= Instructions for the task =
Retype the tail of the data exactly, starting at the line containing "Page size: 2110x1187." and stopping at the last line.

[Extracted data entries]

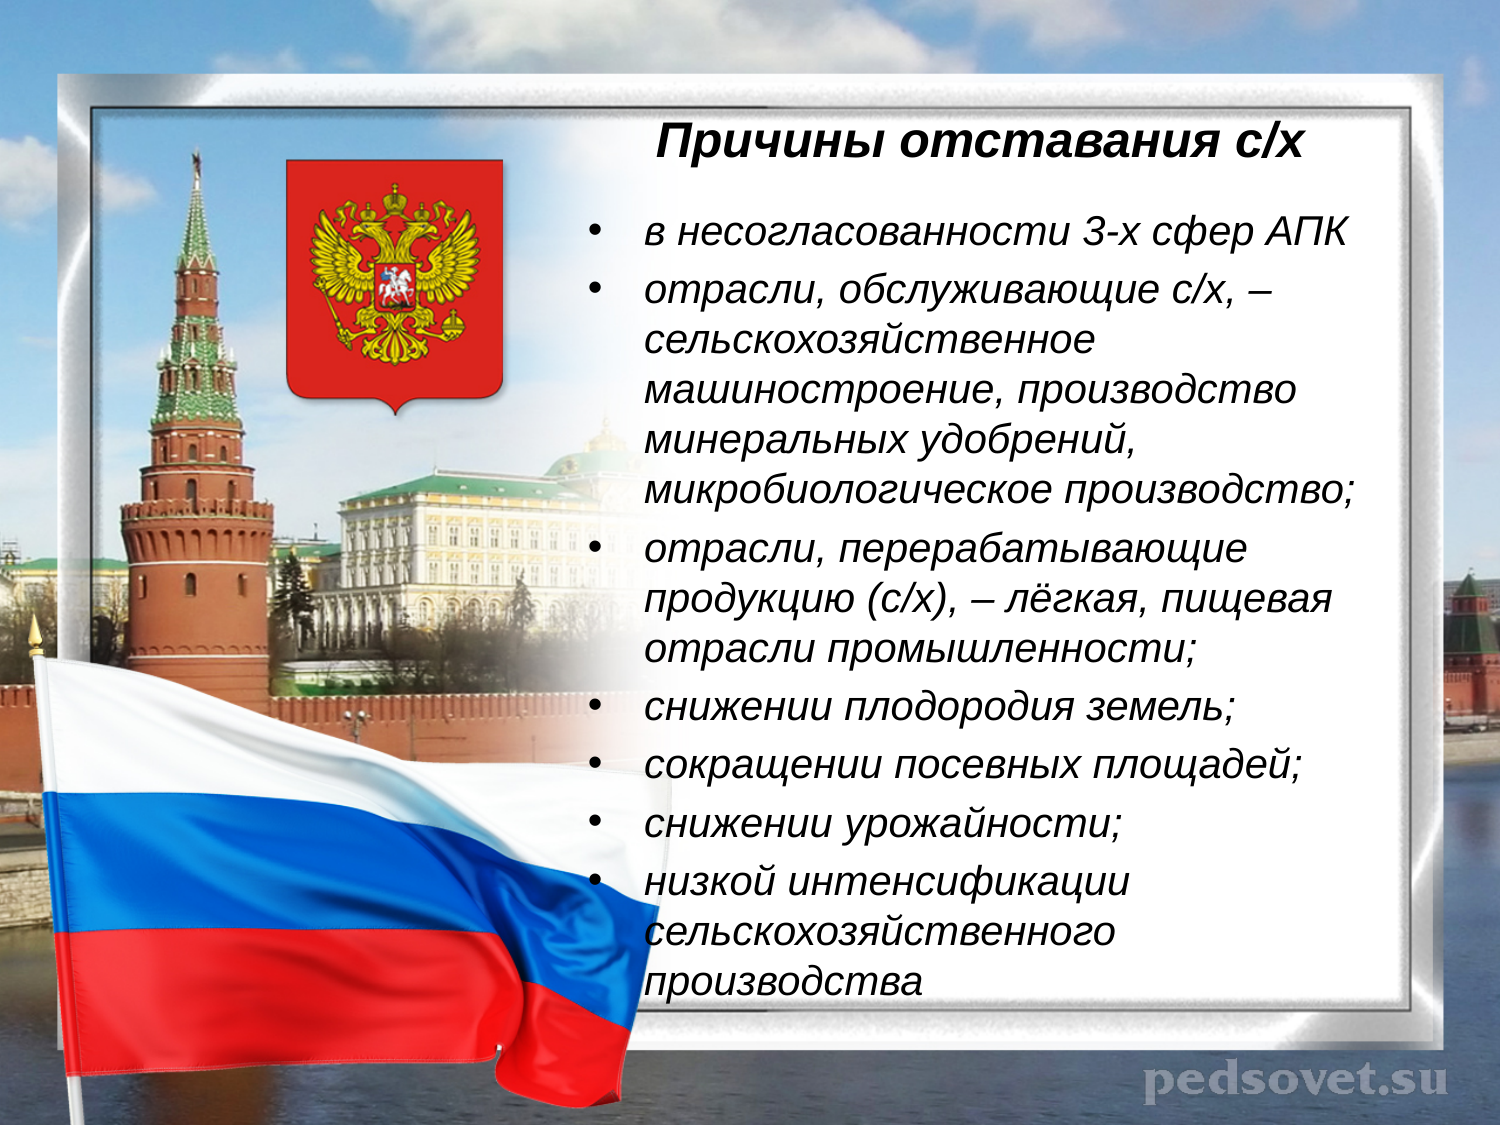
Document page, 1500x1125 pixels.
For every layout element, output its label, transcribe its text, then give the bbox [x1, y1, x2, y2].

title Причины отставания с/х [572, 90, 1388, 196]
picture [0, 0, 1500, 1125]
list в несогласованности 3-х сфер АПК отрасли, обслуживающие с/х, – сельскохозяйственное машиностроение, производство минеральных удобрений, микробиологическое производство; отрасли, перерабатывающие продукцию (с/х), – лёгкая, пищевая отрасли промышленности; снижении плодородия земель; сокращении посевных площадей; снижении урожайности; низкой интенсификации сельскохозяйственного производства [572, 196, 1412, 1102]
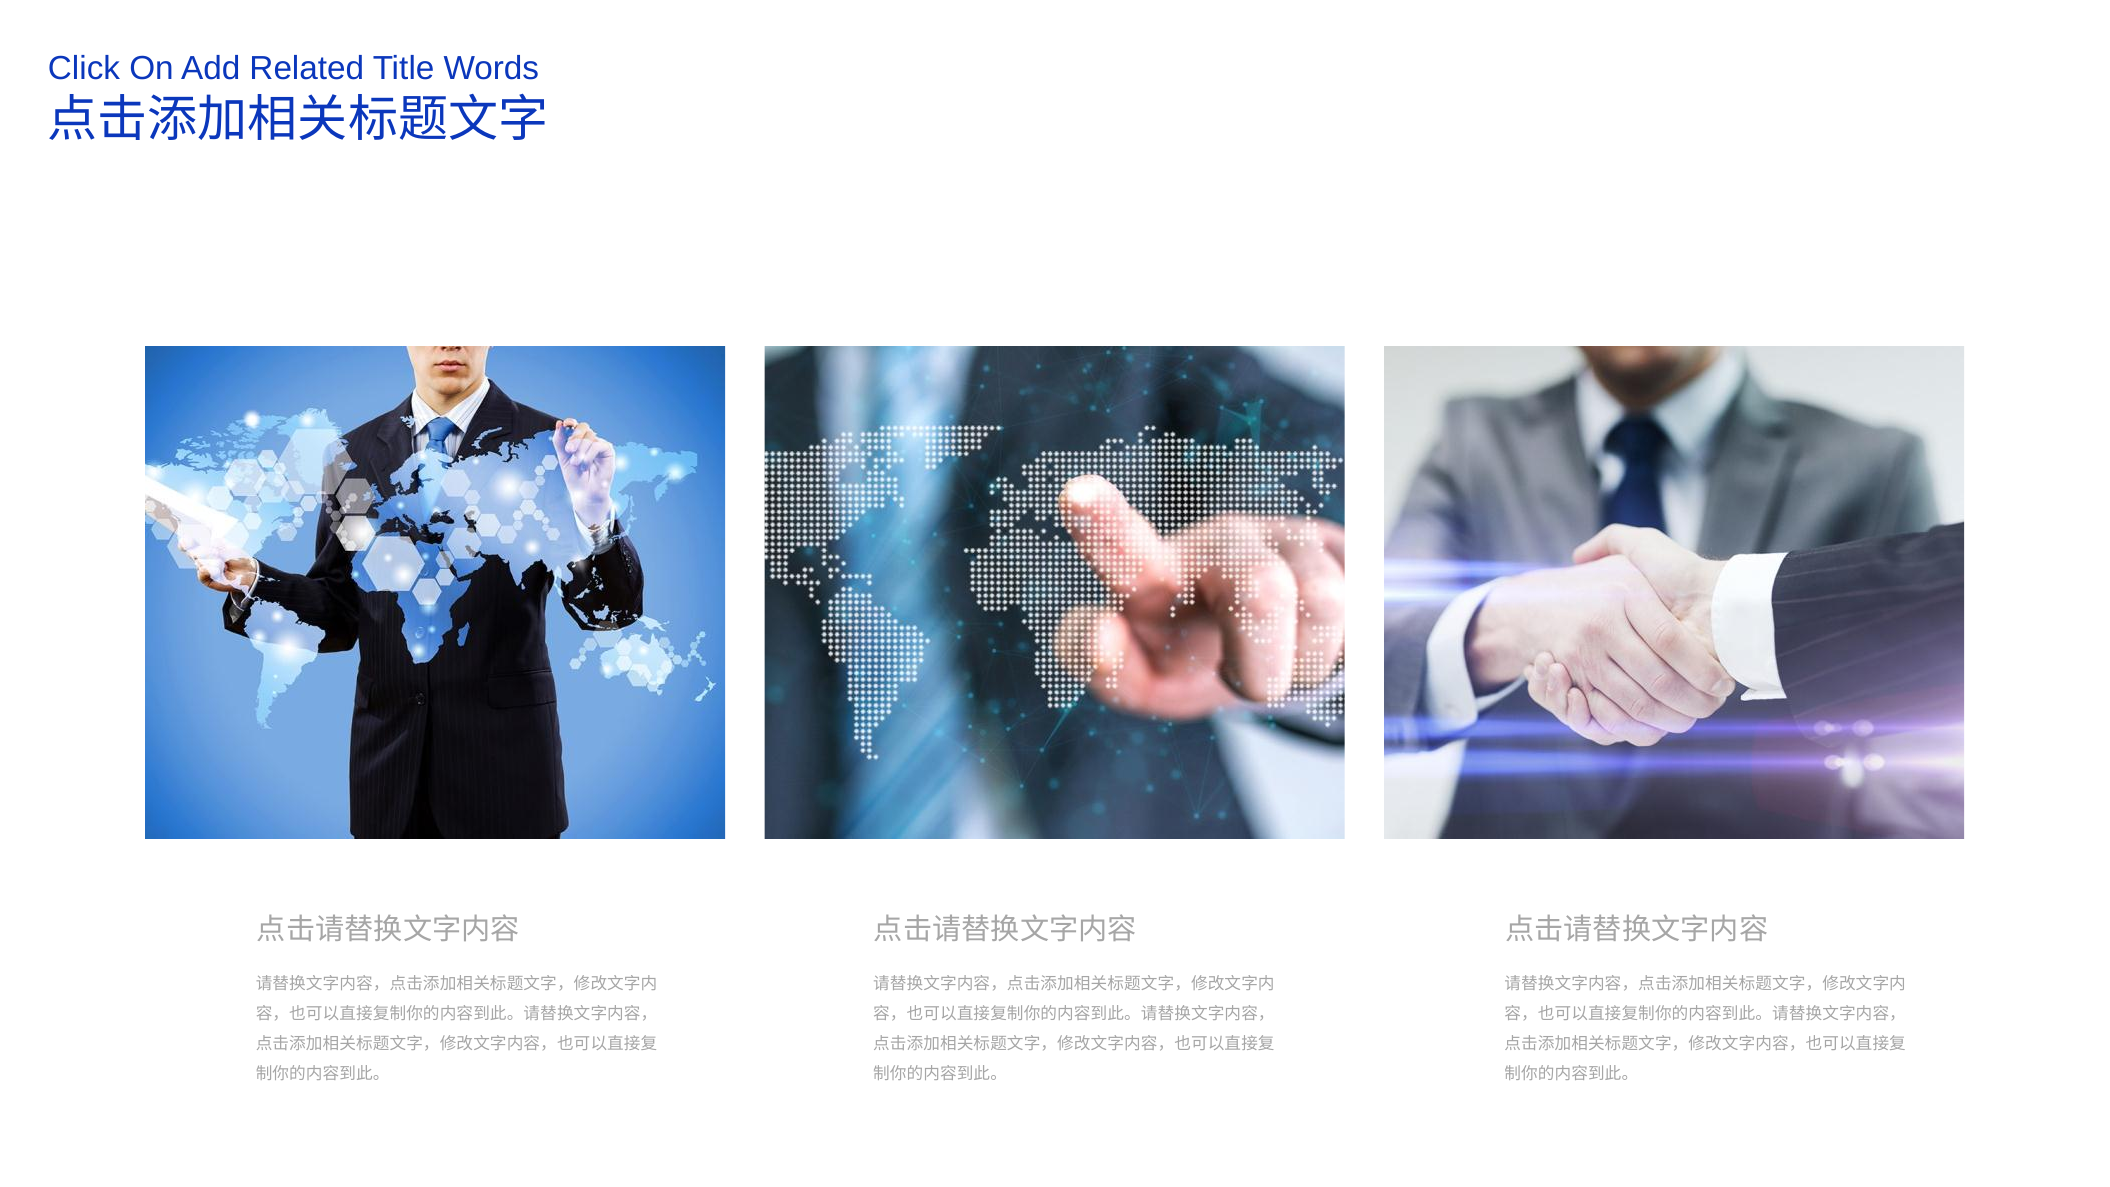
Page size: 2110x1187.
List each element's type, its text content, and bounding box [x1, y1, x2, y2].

= Output below =
Page size: 2110x1187.
List each element's type, its text content, and bounding box [x1, y1, x2, y2].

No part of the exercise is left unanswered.